New Mexico Attorney General Raúl Torrez has ideas for strengthening New Mexico’s Red Flag laws.
These laws work to prevent violent crime by removing firearms from people who are exhibiting symptoms of mental health issues or dangerous behavior.
Torrez cited the Oct. 25 mass shooting in Lewiston, Maine where 18 people were fatally shot and 13 more were wounded by Robert Card, an Army reservist who had been evaluated after acting erratically in July, the Associated Press reported.

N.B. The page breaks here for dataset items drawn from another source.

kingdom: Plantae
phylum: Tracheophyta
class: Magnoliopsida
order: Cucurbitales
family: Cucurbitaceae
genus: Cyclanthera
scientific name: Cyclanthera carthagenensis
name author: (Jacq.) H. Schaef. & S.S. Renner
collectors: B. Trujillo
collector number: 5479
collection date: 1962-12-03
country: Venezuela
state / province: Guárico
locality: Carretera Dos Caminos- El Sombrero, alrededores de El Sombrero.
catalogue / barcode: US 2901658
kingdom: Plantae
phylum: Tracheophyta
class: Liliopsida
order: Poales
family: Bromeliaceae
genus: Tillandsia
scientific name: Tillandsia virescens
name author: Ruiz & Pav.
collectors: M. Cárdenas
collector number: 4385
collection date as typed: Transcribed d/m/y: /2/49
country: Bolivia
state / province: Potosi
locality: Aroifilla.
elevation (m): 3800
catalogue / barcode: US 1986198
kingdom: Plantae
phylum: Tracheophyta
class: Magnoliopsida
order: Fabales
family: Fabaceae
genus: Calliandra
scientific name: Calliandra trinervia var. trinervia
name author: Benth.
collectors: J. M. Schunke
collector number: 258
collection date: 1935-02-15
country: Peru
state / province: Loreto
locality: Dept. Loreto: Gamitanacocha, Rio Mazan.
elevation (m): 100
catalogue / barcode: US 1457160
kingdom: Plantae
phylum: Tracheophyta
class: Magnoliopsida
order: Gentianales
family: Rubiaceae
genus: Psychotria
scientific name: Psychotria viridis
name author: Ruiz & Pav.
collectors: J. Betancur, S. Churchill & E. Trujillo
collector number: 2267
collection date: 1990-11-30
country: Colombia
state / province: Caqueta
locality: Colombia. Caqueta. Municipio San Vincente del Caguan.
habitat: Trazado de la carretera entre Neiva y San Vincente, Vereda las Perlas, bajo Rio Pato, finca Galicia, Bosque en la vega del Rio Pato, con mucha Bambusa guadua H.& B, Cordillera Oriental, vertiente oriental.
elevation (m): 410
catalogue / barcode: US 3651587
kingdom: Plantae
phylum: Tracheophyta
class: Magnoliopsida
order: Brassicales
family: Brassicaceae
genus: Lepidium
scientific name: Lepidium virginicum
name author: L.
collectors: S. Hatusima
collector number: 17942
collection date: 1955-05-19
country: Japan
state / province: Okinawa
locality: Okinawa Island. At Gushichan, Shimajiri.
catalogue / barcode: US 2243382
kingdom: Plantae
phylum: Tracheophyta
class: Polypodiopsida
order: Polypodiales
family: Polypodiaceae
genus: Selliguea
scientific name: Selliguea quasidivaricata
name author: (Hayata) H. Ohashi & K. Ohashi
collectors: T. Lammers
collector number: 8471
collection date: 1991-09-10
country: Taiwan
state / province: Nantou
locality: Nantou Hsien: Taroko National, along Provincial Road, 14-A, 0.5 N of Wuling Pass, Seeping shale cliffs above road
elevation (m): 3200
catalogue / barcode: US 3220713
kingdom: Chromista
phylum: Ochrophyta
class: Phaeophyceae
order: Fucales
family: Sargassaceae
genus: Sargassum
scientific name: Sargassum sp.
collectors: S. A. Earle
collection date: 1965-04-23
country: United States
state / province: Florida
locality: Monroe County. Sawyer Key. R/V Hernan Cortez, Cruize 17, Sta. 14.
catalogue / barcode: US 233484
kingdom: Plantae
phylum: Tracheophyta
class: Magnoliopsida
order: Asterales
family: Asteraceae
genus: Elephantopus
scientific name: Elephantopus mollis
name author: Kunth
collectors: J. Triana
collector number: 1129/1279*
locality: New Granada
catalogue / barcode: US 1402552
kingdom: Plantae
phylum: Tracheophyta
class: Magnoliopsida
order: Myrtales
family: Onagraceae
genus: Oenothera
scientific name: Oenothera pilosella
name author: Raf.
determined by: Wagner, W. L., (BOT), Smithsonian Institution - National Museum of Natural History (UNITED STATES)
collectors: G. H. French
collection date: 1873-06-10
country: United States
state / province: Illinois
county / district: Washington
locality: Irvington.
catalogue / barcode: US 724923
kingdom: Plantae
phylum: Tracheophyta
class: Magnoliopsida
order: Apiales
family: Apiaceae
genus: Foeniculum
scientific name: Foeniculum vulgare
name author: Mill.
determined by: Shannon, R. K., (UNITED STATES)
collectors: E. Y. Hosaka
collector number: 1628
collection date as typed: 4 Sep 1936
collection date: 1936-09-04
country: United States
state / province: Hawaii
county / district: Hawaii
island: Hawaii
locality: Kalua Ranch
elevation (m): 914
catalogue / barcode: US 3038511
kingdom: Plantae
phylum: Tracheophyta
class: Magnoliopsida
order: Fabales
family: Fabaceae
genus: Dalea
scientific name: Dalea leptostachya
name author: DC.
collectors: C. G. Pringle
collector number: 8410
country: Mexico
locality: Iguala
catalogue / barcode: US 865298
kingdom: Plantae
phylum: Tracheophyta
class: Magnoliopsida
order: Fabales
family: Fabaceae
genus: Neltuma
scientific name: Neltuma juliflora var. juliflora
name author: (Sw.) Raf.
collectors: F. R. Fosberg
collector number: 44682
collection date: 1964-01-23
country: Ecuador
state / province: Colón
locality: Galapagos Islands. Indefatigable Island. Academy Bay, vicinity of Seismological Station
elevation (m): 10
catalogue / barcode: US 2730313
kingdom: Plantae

“In the wake of the recent mass shooting that occurred in Lewiston, Maine, the Attorney General’s office and in partnership with local law enforcement felt it was important to provide updated training for law enforcement officers,” Torrez said at a press conference Wednesday. “It’s incredibly important for those officers and frankly, for members of the public, to understand that if there is a dangerous individual— someone who’s suffering from mental health issues, and those individuals who have access to firearms— that there is a red flag law on the books here in New Mexico and there is the ability of law enforcement officers to act on that petition to seek the temporary removal of those firearms to protect the person from immediate harm from self harm, but also to protect members of the public.”
Albuquerque Police Department Detective Jeff Jones of the APD Crisis Intervention Team thinks the red flag law is an effective tool.
The CIT is trained in responding effectively to people who are experiencing a behavioral health crisis.
Jones remembers a case from about a year or two ago when an individual was making comments about suicide and “other incoherent comments,” Jones said.
The APD Crisis Intervention Team was sent out to get the person’s firearms which included an AR-15, two .45 caliber pistols and “many, many rounds of ammunition,” Jones said.
The person is currently undergoing treatment and is now doing well, Jones said.
The Extreme Risk Firearm Protection Order that removed the person’s firearms has since expired.
“If you’re dealing with somebody who is in an acute crisis, clearly, separating them for a short time period or up to a year from their firearms where they can seek their help and get to a better place, I think is a smart move,” Jones, who is a gun owner, said.
Torrez looked at other states’ Red Flag laws for ways to make New Mexico’s version more effective. One way was to expand the law to give immediate search and surrender authority which updates the current law which gives people up to 48 hours to surrender their firearms voluntarily if an Extreme Risk Firearm Protection Order is in place after a judge rules that a person poses a significant danger of causing imminent personal injury to themself or others.
“It doesn’t make a lot of sense to keep the firearms in their possession in their home for an additional 48 hours. It also doesn’t make sense to prohibit law enforcement from conducting a search of the premises to make sure that all the firearms are actually recovered,” Torrez said.
The second change Torrez proposed was to expand the definition of a reporting party to include law enforcement and medical professionals as well as to add a provision allowing a reporting party’s name and contact information to be redacted to prevent retaliation.
“We actually have a case on appeal right now in the New Mexico Court of Appeals on that exact issue on whether or not police officers can themselves act as a reporting party. Again, when you look at most jurisdictions across the country here, we allow frontline police officers and medical professionals to serve as recording parties,” Torrez said.
The third change proposed was to align other laws flush with the Extreme Risk Firearm Protection Act to trigger a law enforcement referral.
Currently, if a person is deemed incompetent to stand trial or is otherwise “adjudicated as a mental defective,” there is no mandatory referral to the National Crime Information Center, or NCIC, database notifying law enforcement that the person should be flagged.
“While there are rules in place to mandate the recording of those judicial actions so that the information is uploaded into NCIC. It doesn’t cross over to law enforcement as an identification,” Torrez said.
Torrez sent a letter to law enforcement agencies statewide about available red flag law training.
“(The training) is to make sure that our detectives, field officers and people all over the state of New Mexico understand what they can do and what they can’t do,” Bernalillo County Sheriff John Allen said at the press conference. “We want to make sure that we stand in solidarity with all law enforcement in the state of New Mexico and our nation to make sure we’re doing what we need to do to fulfill our role which is to protect all and make sure we do it correctly and constitutionally.”